Set task: Copy every line of the material below verbatim, omitting the pictures.

* * * * *

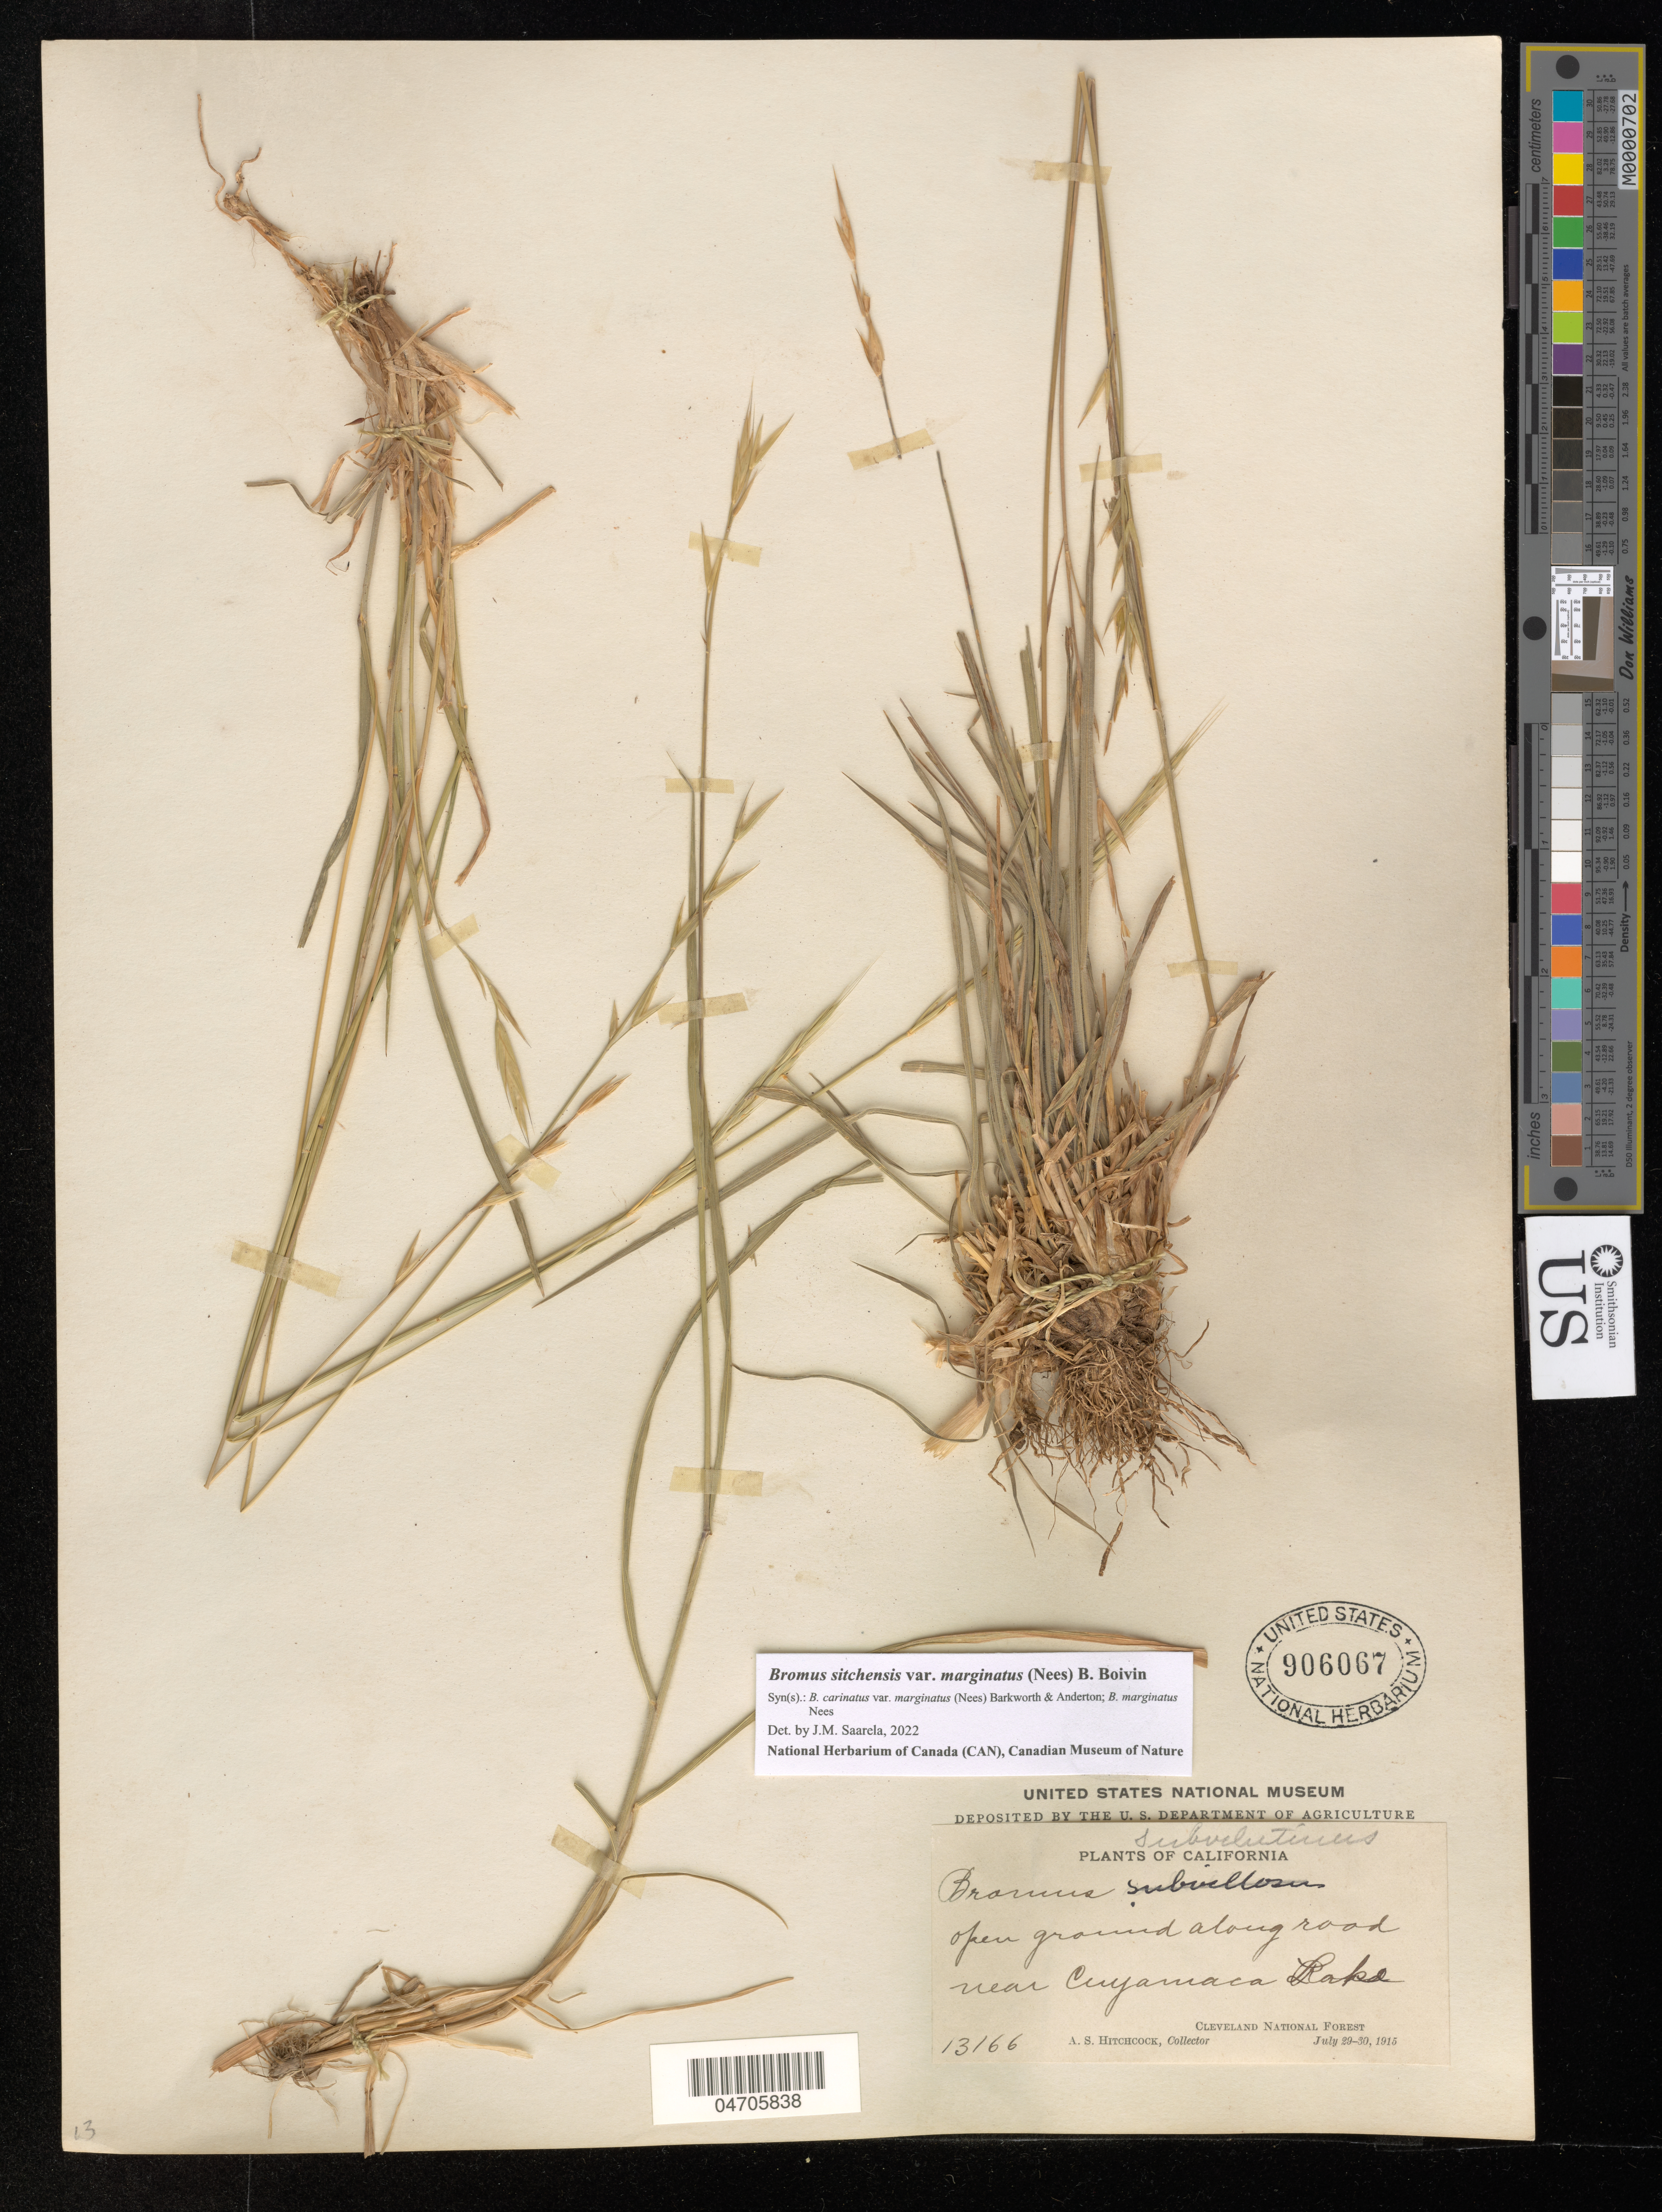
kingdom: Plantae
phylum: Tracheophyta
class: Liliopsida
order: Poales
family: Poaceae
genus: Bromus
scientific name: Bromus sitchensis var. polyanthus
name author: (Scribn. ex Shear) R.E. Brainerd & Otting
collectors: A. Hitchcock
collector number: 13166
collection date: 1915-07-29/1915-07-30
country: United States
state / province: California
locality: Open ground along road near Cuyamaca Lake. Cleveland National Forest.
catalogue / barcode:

* * * * *

Solution to the problem:
kingdom: Plantae
phylum: Tracheophyta
class: Liliopsida
order: Poales
family: Poaceae
genus: Bromus
scientific name: Bromus sitchensis var. polyanthus
name author: (Scribn. ex Shear) R.E. Brainerd & Otting
collectors: A. Hitchcock
collector number: 13166
collection date: 1915-07-29/1915-07-30
country: United States
state / province: California
locality: Open ground along road near Cuyamaca Lake. Cleveland National Forest.
catalogue / barcode:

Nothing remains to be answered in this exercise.